TRY IT:
What is needed is an exact copy of the whole listing below, with no pictures.

RECORDS SHOWN:

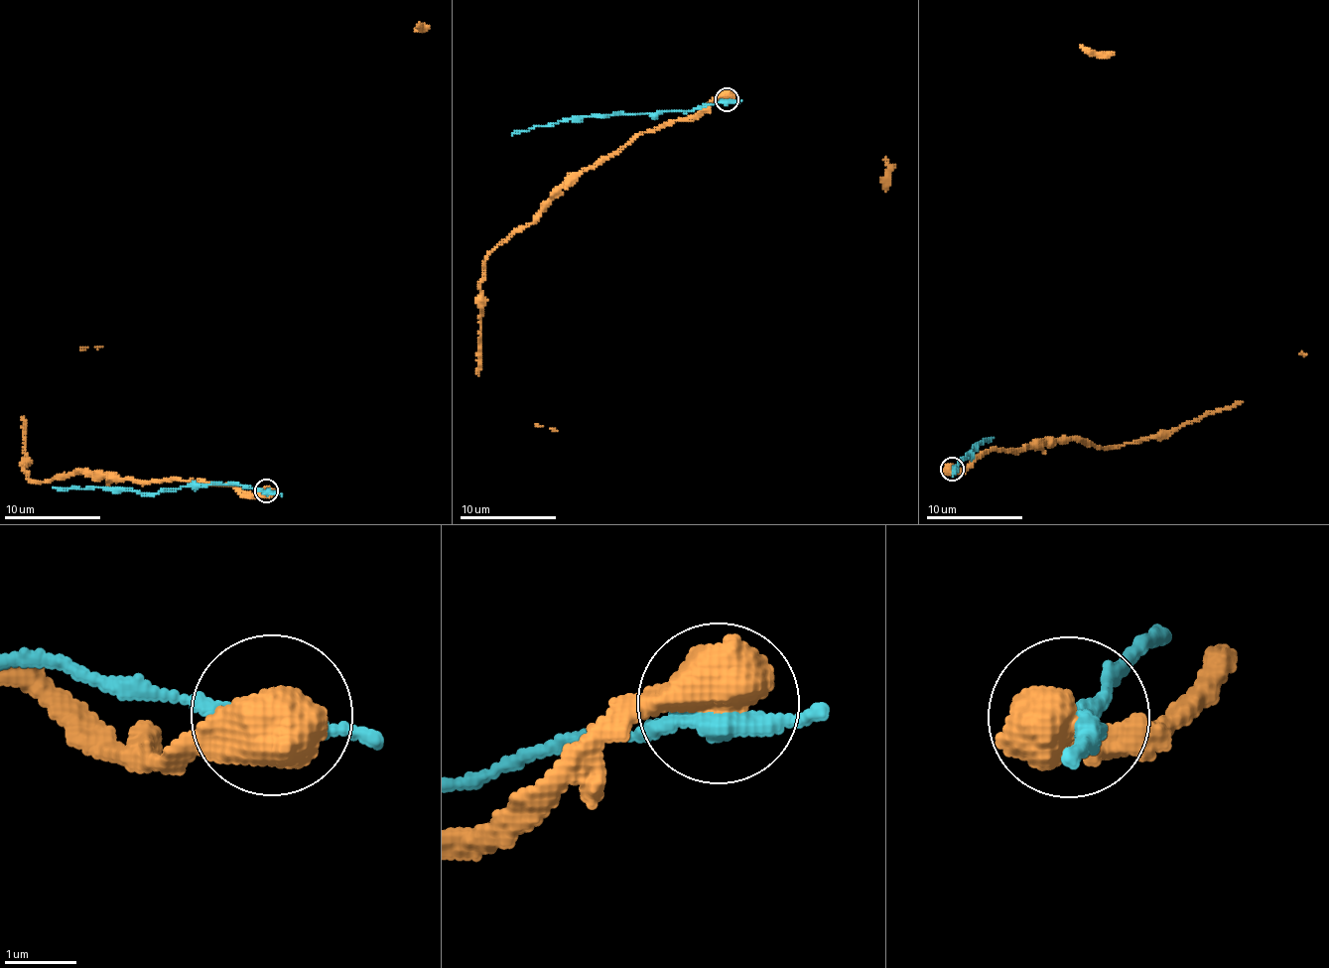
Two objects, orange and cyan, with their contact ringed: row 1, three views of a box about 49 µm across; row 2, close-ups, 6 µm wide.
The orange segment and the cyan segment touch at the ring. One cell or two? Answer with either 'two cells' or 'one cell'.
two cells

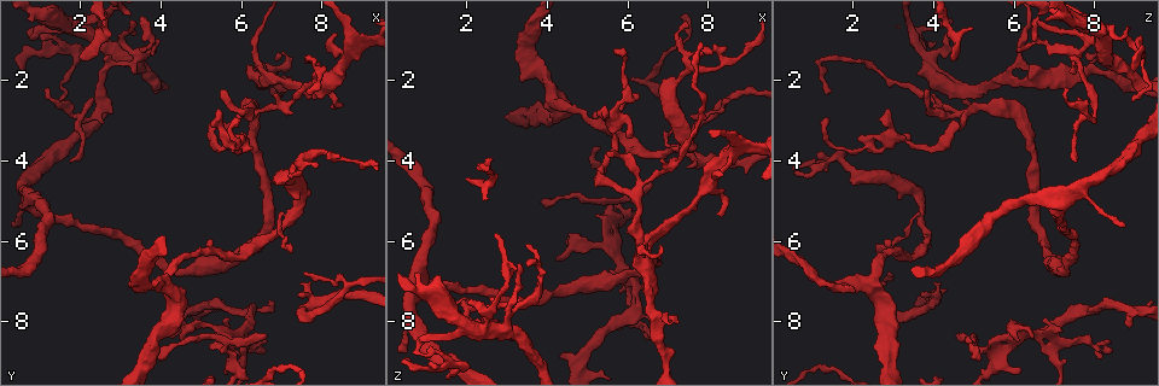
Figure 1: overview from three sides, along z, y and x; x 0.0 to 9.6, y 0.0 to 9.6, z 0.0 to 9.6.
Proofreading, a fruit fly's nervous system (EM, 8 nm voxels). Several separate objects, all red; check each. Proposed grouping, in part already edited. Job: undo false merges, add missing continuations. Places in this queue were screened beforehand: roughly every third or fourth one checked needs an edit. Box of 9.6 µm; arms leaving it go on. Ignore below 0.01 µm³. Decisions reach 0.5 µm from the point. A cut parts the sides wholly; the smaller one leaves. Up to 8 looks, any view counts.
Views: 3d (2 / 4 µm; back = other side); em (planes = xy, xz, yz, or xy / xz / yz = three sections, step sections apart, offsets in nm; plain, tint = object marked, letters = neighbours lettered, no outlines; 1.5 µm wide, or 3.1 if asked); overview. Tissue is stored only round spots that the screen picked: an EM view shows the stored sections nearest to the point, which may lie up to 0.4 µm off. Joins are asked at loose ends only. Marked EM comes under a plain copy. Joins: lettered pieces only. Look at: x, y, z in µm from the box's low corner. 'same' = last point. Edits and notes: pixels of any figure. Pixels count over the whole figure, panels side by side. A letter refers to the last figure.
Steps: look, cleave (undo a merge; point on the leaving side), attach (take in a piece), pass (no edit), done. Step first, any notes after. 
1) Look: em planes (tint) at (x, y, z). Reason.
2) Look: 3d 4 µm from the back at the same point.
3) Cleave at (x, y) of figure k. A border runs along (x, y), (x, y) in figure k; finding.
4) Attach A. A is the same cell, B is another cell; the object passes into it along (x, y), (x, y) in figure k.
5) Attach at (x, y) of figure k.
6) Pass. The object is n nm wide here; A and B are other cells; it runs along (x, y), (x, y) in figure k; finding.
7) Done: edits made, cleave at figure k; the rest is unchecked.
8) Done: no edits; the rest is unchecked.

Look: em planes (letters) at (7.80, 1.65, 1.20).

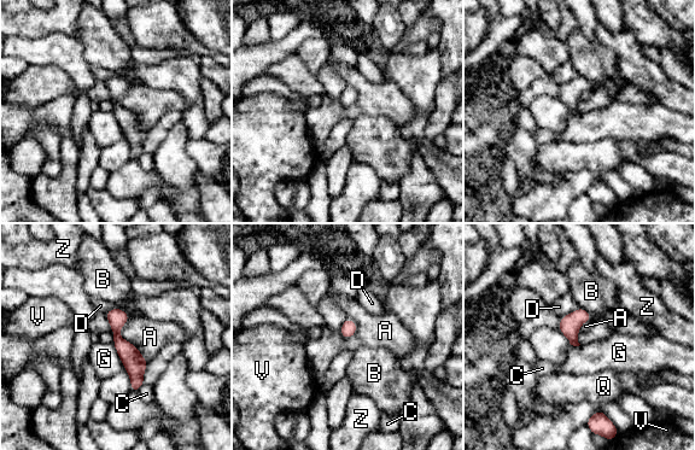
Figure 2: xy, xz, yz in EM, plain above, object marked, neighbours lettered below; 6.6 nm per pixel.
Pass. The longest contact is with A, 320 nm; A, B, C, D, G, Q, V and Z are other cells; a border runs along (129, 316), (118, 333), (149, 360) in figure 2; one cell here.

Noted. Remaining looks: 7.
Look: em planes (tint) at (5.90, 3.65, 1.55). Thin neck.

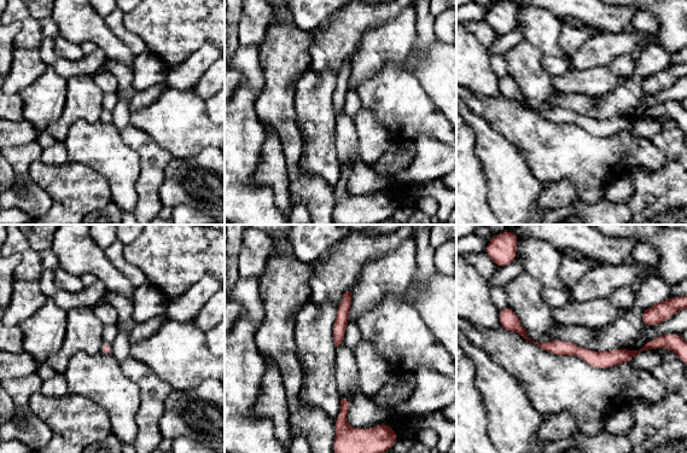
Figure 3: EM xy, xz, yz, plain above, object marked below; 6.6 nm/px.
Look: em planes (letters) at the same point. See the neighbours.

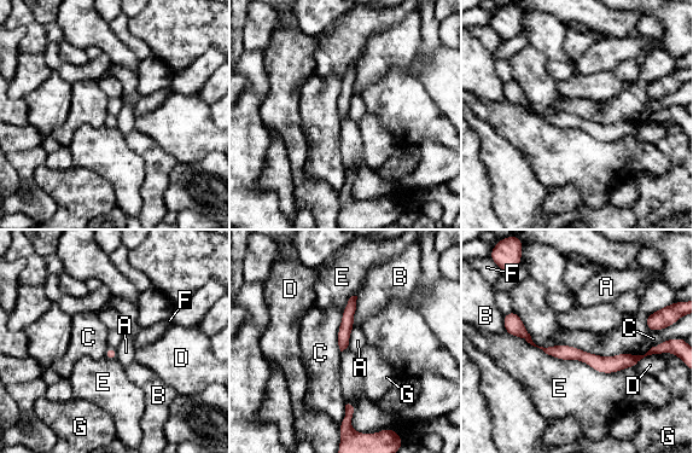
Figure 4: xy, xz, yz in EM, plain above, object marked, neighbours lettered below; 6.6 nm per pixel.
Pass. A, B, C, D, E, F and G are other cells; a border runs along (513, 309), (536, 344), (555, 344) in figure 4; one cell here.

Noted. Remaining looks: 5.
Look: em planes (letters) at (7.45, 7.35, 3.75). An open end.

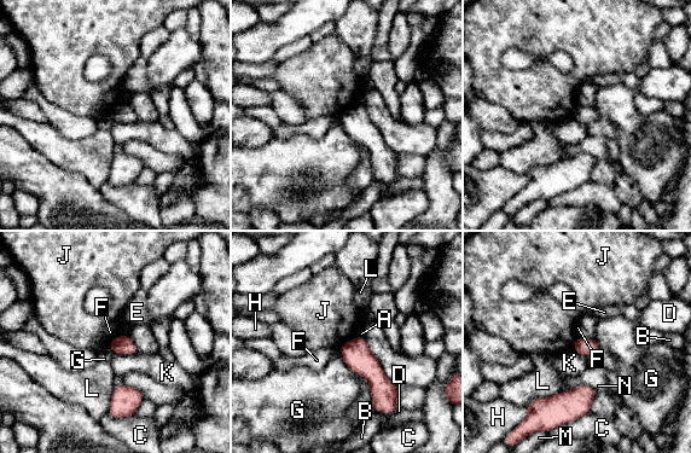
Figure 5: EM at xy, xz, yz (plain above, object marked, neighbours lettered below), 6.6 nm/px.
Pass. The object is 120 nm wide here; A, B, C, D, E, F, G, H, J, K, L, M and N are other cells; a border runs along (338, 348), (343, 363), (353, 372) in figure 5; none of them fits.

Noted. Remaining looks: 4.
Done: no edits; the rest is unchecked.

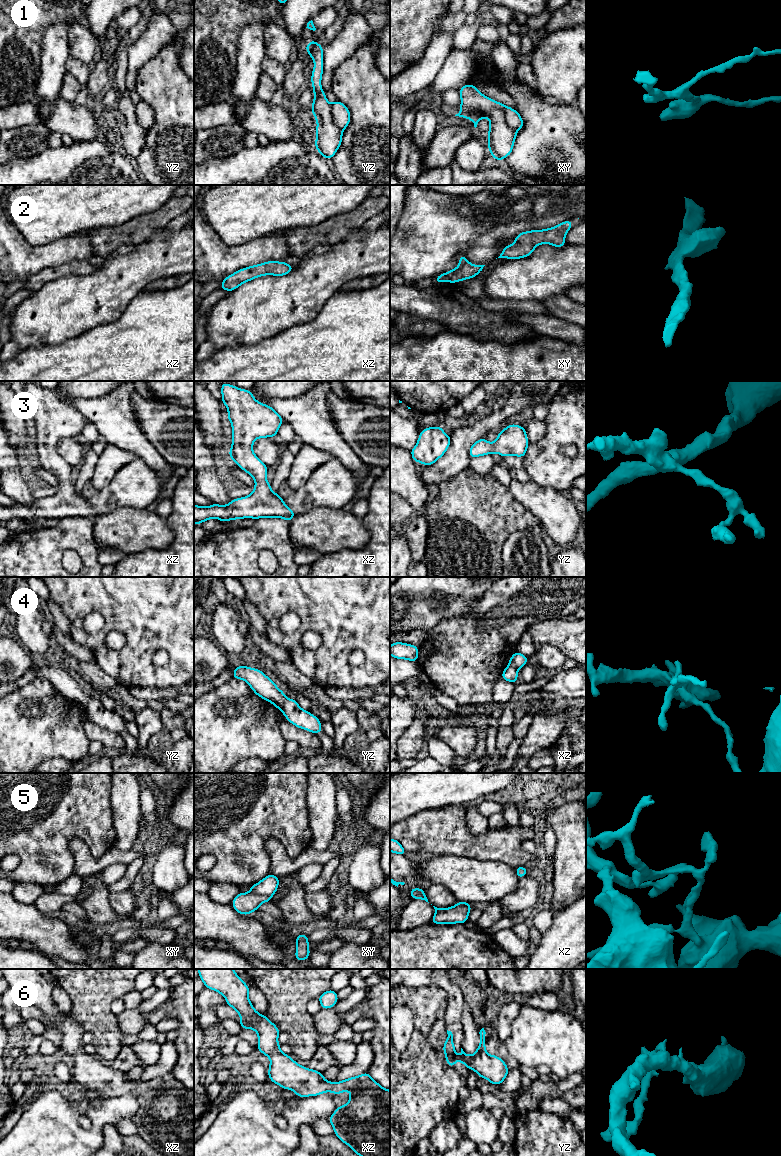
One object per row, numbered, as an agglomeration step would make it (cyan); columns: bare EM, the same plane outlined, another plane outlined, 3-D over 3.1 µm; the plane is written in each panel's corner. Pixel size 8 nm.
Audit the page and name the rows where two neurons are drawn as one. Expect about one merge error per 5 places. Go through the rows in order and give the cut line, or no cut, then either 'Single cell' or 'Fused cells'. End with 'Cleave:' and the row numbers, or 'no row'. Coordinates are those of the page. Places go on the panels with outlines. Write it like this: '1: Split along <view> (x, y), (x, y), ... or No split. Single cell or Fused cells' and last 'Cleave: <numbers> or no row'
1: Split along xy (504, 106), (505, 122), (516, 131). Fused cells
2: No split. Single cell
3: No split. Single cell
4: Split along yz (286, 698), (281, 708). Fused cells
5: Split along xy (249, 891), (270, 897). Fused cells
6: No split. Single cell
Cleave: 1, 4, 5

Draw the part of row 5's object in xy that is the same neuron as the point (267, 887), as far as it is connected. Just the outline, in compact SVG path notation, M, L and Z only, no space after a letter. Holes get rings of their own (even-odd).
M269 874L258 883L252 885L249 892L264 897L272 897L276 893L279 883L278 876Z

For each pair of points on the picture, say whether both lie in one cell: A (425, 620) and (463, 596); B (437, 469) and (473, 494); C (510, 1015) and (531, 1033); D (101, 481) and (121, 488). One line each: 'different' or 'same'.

ANSWER FOR THE TASK:
Two objects, orange and cyan, with their contact ringed: row 1, three views of a box about 49 µm across; row 2, close-ups, 6 µm wide.
The orange segment and the cyan segment touch at the ring. One cell or two? Answer with either 'two cells' or 'one cell'.
two cells

Figure 1: overview from three sides, along z, y and x; x 0.0 to 9.6, y 0.0 to 9.6, z 0.0 to 9.6.
Proofreading, a fruit fly's nervous system (EM, 8 nm voxels). Several separate objects, all red; check each. Proposed grouping, in part already edited. Job: undo false merges, add missing continuations. Places in this queue were screened beforehand: roughly every third or fourth one checked needs an edit. Box of 9.6 µm; arms leaving it go on. Ignore below 0.01 µm³. Decisions reach 0.5 µm from the point. A cut parts the sides wholly; the smaller one leaves. Up to 8 looks, any view counts.
Views: 3d (2 / 4 µm; back = other side); em (planes = xy, xz, yz, or xy / xz / yz = three sections, step sections apart, offsets in nm; plain, tint = object marked, letters = neighbours lettered, no outlines; 1.5 µm wide, or 3.1 if asked); overview. Tissue is stored only round spots that the screen picked: an EM view shows the stored sections nearest to the point, which may lie up to 0.4 µm off. Joins are asked at loose ends only. Marked EM comes under a plain copy. Joins: lettered pieces only. Look at: x, y, z in µm from the box's low corner. 'same' = last point. Edits and notes: pixels of any figure. Pixels count over the whole figure, panels side by side. A letter refers to the last figure.
Steps: look, cleave (undo a merge; point on the leaving side), attach (take in a piece), pass (no edit), done. Step first, any notes after. 
1) Look: em planes (tint) at (x, y, z). Reason.
2) Look: 3d 4 µm from the back at the same point.
3) Cleave at (x, y) of figure k. A border runs along (x, y), (x, y) in figure k; finding.
4) Attach A. A is the same cell, B is another cell; the object passes into it along (x, y), (x, y) in figure k.
5) Attach at (x, y) of figure k.
6) Pass. The object is n nm wide here; A and B are other cells; it runs along (x, y), (x, y) in figure k; finding.
7) Done: edits made, cleave at figure k; the rest is unchecked.
8) Done: no edits; the rest is unchecked.

Look: em planes (letters) at (7.80, 1.65, 1.20).

Figure 2: xy, xz, yz in EM, plain above, object marked, neighbours lettered below; 6.6 nm per pixel.
Pass. The longest contact is with A, 320 nm; A, B, C, D, G, Q, V and Z are other cells; a border runs along (129, 316), (118, 333), (149, 360) in figure 2; one cell here.

Noted. Remaining looks: 7.
Look: em planes (tint) at (5.90, 3.65, 1.55). Thin neck.

Figure 3: EM xy, xz, yz, plain above, object marked below; 6.6 nm/px.
Look: em planes (letters) at the same point. See the neighbours.

Figure 4: xy, xz, yz in EM, plain above, object marked, neighbours lettered below; 6.6 nm per pixel.
Pass. A, B, C, D, E, F and G are other cells; a border runs along (513, 309), (536, 344), (555, 344) in figure 4; one cell here.

Noted. Remaining looks: 5.
Look: em planes (letters) at (7.45, 7.35, 3.75). An open end.

Figure 5: EM at xy, xz, yz (plain above, object marked, neighbours lettered below), 6.6 nm/px.
Pass. The object is 120 nm wide here; A, B, C, D, E, F, G, H, J, K, L, M and N are other cells; a border runs along (338, 348), (343, 363), (353, 372) in figure 5; none of them fits.

Noted. Remaining looks: 4.
Done: no edits; the rest is unchecked.

One object per row, numbered, as an agglomeration step would make it (cyan); columns: bare EM, the same plane outlined, another plane outlined, 3-D over 3.1 µm; the plane is written in each panel's corner. Pixel size 8 nm.
Audit the page and name the rows where two neurons are drawn as one. Expect about one merge error per 5 places. Go through the rows in order and give the cut line, or no cut, then either 'Single cell' or 'Fused cells'. End with 'Cleave:' and the row numbers, or 'no row'. Coordinates are those of the page. Places go on the panels with outlines. Write it like this: '1: Split along <view> (x, y), (x, y), ... or No split. Single cell or Fused cells' and last 'Cleave: <numbers> or no row'
1: Split along xy (504, 106), (505, 122), (516, 131). Fused cells
2: No split. Single cell
3: No split. Single cell
4: Split along yz (286, 698), (281, 708). Fused cells
5: Split along xy (249, 891), (270, 897). Fused cells
6: No split. Single cell
Cleave: 1, 4, 5

Draw the part of row 5's object in xy that is the same neuron as the point (267, 887), as far as it is connected. Just the outline, in compact SVG path notation, M, L and Z only, no space after a letter. Holes get rings of their own (even-odd).
M269 874L258 883L252 885L249 892L264 897L272 897L276 893L279 883L278 876Z

For each pair of points on the picture, say whether both lie in one cell: A (425, 620) and (463, 596); B (437, 469) and (473, 494); C (510, 1015) and (531, 1033); D (101, 481) and (121, 488). One line each: 'different' or 'same'.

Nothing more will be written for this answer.